Personally, I definitely prefer this system:
Jake wrote:with the exception of poison, the only difference between any of these is whether or not a character is vulnerable or immune to an attack
over this one, in which specific attack types get inherent bonuses against specific defences:
Vryl wrote:Armor: Fire will soften metal and scorch leather, so it would make sense for this to decrease armor defense. Lightning, on the other hand, conducts well through metal - you could make a small portion of damage go straight through armor defense.
Dexterity: As stated, ice could slow reflexes and muscle responses, decreasing defense. It's easy to slip on wet floors and hard to stay in the air with sodden wings, so water could deal a little unavoidable damage just like lightning does with armor.
Ward: Air can cause a long-term distraction by getting grit into a mage's eye, while rock can cause some damage because unlike pretty much everything else the rock wouldn't necessarily slide off the ward. The mage has to expend extra effort to push the rock off once it's been stopped.
for two reasons:
1: It seems to allow for a wider variety of total defences, as what a unit is vulnerable to and what it's defence type is are independent - the pixies use dexterity defences and are vulnerable to fire, while a swiftly flowing water elemental might also use dexterity but be vulnerable to ice (because it can be frozen). Any defence can be paired with any vulnerability (or immunity, for that matter), based on what makes sense for the creature in question. If lightning, as suggested, had an inherent bonus against armour, that's no longer entirely true, and it means any armour-based creature with lightning immunity is stronger than an otherwise identical creature with a different immunity, making balance more complicated for what seems like little gain.
2: I've very rarely seen a system in which the bonuses certain attacks get against certain defences actually make sense in practice beyond the most simple examples. For example, the suggested logic by which fire and lightning attacks might have a built-in bonus against armour defences makes sense in the given context of metal & leather armour, but armour in the game could (and I strongly suspect will) be much more broad and include things like the hard scales of a dragon, the stone body of a golem, or the shell of a noble snailfolk adventurer, none of which make "fit" with the logic of those attacks getting the bonus against them.
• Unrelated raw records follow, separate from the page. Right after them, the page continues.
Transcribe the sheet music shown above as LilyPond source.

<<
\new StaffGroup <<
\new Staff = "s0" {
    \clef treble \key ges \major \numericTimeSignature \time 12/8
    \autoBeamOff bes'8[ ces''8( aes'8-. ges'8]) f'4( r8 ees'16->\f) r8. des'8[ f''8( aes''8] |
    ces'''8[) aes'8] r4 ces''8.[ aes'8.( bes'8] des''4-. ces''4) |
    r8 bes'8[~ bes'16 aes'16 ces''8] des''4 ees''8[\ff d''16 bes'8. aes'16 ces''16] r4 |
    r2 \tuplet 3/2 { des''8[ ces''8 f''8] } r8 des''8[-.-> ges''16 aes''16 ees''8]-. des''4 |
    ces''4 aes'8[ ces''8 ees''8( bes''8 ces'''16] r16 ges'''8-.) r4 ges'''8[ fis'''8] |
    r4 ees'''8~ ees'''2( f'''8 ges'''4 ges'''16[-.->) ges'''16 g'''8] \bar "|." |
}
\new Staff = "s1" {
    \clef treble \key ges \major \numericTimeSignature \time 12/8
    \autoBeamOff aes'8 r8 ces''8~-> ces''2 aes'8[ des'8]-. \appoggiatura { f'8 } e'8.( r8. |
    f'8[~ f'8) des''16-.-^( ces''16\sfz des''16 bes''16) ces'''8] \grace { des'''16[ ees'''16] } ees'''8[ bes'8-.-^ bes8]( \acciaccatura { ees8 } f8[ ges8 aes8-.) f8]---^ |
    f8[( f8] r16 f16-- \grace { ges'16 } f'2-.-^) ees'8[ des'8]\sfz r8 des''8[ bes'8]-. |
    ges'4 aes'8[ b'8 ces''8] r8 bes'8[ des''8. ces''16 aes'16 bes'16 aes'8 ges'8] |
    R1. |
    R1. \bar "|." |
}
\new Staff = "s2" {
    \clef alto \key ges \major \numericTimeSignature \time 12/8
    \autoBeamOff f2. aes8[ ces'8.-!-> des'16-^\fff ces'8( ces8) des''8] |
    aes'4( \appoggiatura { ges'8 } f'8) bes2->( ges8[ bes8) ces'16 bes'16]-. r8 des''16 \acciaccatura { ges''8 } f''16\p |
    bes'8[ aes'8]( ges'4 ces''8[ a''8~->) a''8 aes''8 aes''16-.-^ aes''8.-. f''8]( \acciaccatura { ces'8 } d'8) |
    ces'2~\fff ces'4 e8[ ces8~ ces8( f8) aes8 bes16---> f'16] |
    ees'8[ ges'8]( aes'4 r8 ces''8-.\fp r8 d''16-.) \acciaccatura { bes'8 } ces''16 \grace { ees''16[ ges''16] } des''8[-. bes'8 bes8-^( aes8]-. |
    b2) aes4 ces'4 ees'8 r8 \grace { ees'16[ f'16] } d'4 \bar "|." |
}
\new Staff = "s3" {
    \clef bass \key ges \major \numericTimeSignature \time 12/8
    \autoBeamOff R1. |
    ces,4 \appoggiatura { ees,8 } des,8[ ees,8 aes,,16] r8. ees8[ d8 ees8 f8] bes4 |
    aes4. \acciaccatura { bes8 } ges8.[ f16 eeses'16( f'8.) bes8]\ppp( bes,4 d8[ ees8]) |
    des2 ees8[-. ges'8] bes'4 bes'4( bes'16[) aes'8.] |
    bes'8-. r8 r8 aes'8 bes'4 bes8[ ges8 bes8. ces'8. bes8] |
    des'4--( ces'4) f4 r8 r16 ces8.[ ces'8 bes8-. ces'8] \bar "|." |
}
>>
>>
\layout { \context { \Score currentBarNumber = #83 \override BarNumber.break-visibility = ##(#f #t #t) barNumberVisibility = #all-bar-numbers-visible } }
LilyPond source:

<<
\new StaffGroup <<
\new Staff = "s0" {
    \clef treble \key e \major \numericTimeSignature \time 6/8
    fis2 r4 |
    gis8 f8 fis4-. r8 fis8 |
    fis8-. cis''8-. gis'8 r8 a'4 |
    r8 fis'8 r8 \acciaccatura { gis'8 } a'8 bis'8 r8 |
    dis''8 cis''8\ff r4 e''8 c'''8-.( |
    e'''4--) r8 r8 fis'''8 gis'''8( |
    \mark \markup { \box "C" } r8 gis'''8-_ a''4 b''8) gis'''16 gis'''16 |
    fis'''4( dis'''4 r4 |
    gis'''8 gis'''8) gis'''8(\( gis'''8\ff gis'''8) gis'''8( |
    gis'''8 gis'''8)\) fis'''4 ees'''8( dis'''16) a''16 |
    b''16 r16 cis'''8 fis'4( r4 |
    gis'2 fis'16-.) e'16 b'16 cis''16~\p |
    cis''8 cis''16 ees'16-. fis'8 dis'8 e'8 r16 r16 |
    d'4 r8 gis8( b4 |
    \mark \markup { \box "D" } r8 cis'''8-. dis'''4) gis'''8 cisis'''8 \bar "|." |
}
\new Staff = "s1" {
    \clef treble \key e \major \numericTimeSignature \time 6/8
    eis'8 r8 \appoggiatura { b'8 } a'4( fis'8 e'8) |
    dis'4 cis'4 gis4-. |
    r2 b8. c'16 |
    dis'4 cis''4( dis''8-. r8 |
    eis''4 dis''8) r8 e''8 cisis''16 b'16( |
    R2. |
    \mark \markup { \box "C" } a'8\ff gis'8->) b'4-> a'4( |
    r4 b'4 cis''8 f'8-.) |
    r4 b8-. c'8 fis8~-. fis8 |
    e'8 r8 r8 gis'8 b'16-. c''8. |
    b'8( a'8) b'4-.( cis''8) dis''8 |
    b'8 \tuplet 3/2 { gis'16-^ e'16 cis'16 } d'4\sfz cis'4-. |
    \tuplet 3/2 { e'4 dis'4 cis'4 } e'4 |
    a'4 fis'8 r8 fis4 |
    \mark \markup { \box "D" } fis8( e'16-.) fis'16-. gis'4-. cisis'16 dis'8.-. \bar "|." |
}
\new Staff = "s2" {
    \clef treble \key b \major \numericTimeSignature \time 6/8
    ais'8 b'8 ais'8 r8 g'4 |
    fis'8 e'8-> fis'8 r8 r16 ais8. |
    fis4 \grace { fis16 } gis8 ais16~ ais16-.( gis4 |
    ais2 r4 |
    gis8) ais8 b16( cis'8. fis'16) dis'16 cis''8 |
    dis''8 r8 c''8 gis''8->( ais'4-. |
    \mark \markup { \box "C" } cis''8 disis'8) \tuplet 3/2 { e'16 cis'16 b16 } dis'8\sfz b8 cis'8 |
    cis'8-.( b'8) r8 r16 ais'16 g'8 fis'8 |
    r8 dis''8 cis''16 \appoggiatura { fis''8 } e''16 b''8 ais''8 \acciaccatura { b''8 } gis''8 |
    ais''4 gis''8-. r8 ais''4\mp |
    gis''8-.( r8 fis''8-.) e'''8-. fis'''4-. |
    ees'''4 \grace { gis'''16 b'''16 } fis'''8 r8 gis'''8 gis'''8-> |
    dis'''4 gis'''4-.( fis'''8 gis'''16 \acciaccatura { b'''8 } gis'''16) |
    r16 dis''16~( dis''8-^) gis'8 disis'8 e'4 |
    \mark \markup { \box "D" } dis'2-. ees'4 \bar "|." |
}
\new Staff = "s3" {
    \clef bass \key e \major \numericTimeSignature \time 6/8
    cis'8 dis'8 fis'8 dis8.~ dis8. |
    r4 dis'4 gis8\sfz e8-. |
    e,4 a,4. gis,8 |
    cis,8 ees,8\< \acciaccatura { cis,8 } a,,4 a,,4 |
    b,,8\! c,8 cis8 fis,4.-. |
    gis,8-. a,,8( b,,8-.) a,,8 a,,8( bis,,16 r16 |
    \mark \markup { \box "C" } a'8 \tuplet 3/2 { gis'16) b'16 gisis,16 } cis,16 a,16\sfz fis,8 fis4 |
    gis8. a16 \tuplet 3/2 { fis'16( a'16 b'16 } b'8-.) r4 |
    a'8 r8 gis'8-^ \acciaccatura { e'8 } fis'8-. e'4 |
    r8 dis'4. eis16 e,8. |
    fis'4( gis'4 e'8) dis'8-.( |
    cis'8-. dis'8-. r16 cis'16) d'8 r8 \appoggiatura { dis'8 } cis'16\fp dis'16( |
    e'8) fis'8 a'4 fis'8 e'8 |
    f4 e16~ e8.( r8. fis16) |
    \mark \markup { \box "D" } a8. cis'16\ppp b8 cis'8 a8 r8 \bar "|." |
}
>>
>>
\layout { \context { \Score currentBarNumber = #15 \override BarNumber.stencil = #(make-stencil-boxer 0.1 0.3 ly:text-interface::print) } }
TL;DR: I'd much prefer that (for example) a knight in copper armour be using the armour defence and separately have a vulnerability to lighting as two different properties of the unit, than a broad rule that lightning attacks always get some bonus against the armour defence, because it means more combinations of defence/weakness and allows each individual creature to make sense for it's own abilities while keeping the individual systems simpler and easier to understand.